Stage 2 – AccentBox: Zero‑Shot Accent Generation
AccentBox leverages the pretrained GenAID encoder to provide a continuous accent embedding for each reference utterance. The authors adopt the open‑source YourTTS architecture (non‑autoregressive, flow‑based decoder with HiFi‑GAN vocoder) and modify it as follows:
- Replace the one‑hot language embedding with the 64‑dim accent embedding, feeding it into both the text encoder and the stochastic duration predictor.
- Keep the speaker encoder unchanged; speaker embeddings are still derived from a separate pretrained speaker verification model.
- During training, the same text is spoken by multiple speakers with different accents, allowing the model to learn to separate content, speaker identity, and accent style.
Three inference scenarios are explored (Table II):
- Inherent Accent Generation – Speaker and accent match (baseline for fidelity).
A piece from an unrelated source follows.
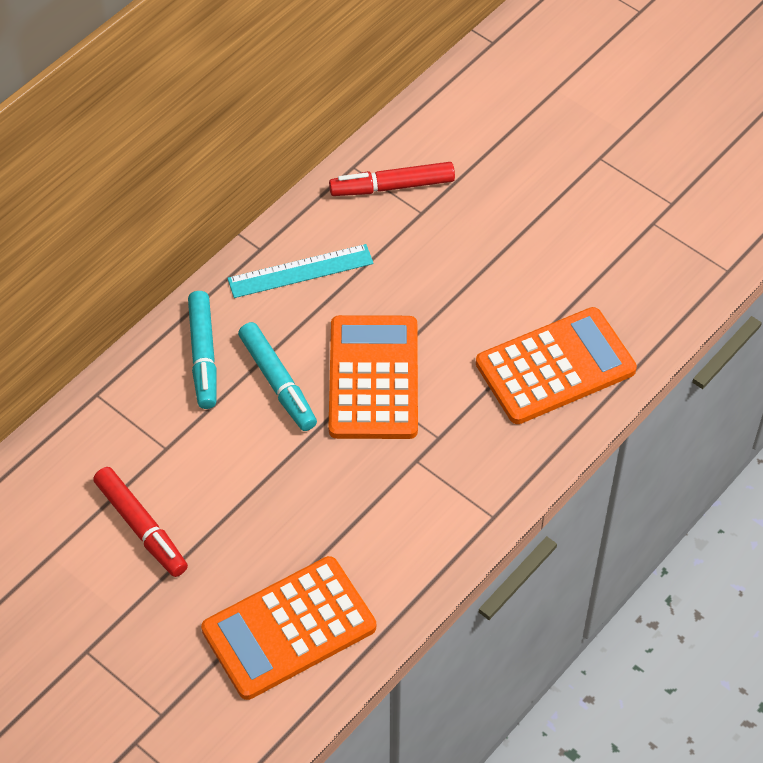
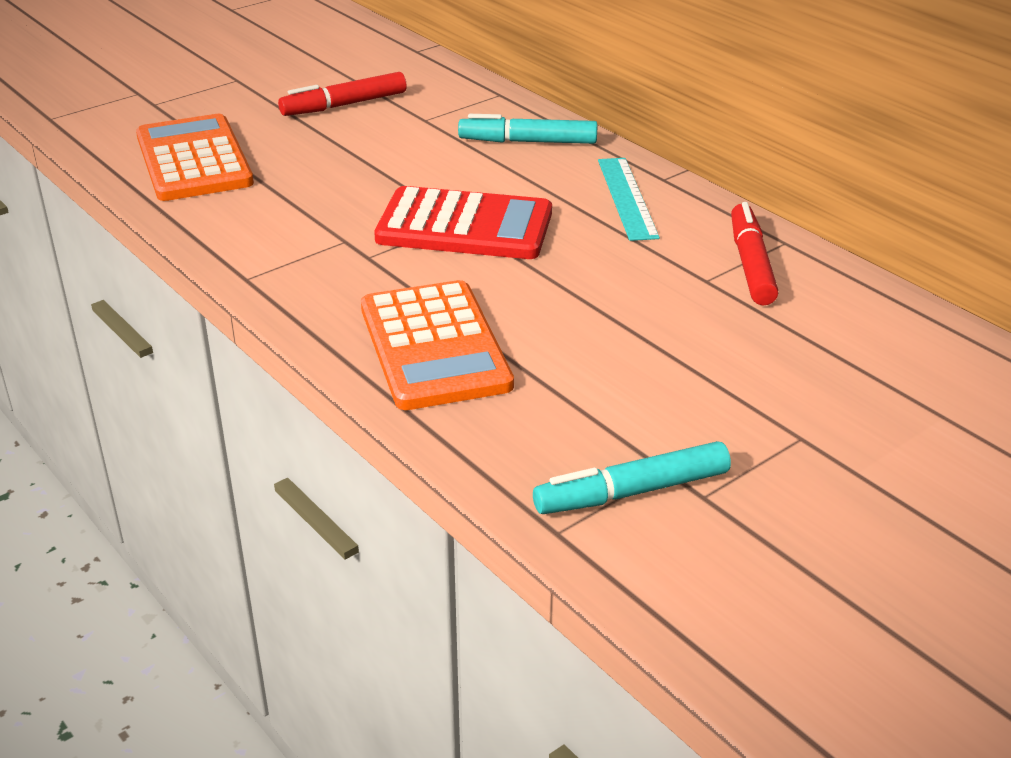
camera: 100 degrees right, 20 degrees down
(277, 383) = (479, 175): turquoise marker -> turquoise marker (631, 492)
(374, 378) = (464, 226): orange calculator -> red calculator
- Cross Accent Generation – Speaker and accent are mismatched, testing the model’s ability to impose a new accent while preserving speaker characteristics.
- Unseen Accent Generation – Both speaker and accent are unseen, probing true zero‑shot capability.
Evaluation
- Objective Metrics:
Accent Cosine Similarity (AccCos) – cosine similarity between accent embeddings of reference and synthesized speech (using both GenAID #4 and #6).
Speaker Cosine Similarity (SpkCos) – cosine similarity of Resemblyzer speaker embeddings. - Subjective Listening Tests: 10 listeners per utterance (recruited via Prolific from the target accent regions) rated (i) accent similarity, (ii) speaker similarity, and (iii) naturalness. Two test formats were used: ABC ranking for inherent accent generation (Baseline vs Accent_ID vs Proposed) and AB preference for cross‑accent generation (Accent_ID vs Proposed).
Results show that AccentBox outperforms the Accent_ID baseline (which uses one‑hot accent IDs) by 57.4 %–70.0 % in accent‑similarity preference across both inherent and cross‑accent conditions. Speaker similarity remains comparable, and naturalness scores are on par with the strong baselines, indicating that the added accent conditioning does not degrade overall audio quality.
Contributions and Impact
- First systematic quantification of speaker‑accent entanglement in AID datasets and demonstration of accent‑mismatch/hallucination problems in existing ZS‑TTS.
- Introduction of a speaker‑agnostic, continuous accent embedding via GenAID, employing information bottleneck and adversarial training to disentangle accent from speaker.
- Definition of the zero‑shot accent generation task and establishment of a benchmark that unifies FAC, accented TTS, and ZS‑TTS.
- State‑of‑the‑art results: 0.56 F1 on unseen‑speaker AID and 57.4 %–70.0 % accent‑similarity preference in zero‑shot generation.
Limitations and Future Directions
- Evaluation of unseen accents was limited to two accents (American and Irish) due to budget constraints; broader multilingual testing is needed.
- The current pipeline relies on a non‑LLM TTS backbone; integrating large language model decoders could further improve prosody and naturalness.
- Real‑world deployment would benefit from on‑device efficiency optimizations and robustness to noisy reference audio.
Future work may explore (a) scaling GenAID to dozens of languages, (b) hierarchical accent representations that capture fine‑grained regional variants, and (c) joint training of accent and speaker encoders to further tighten the disentanglement while preserving expressive flexibility.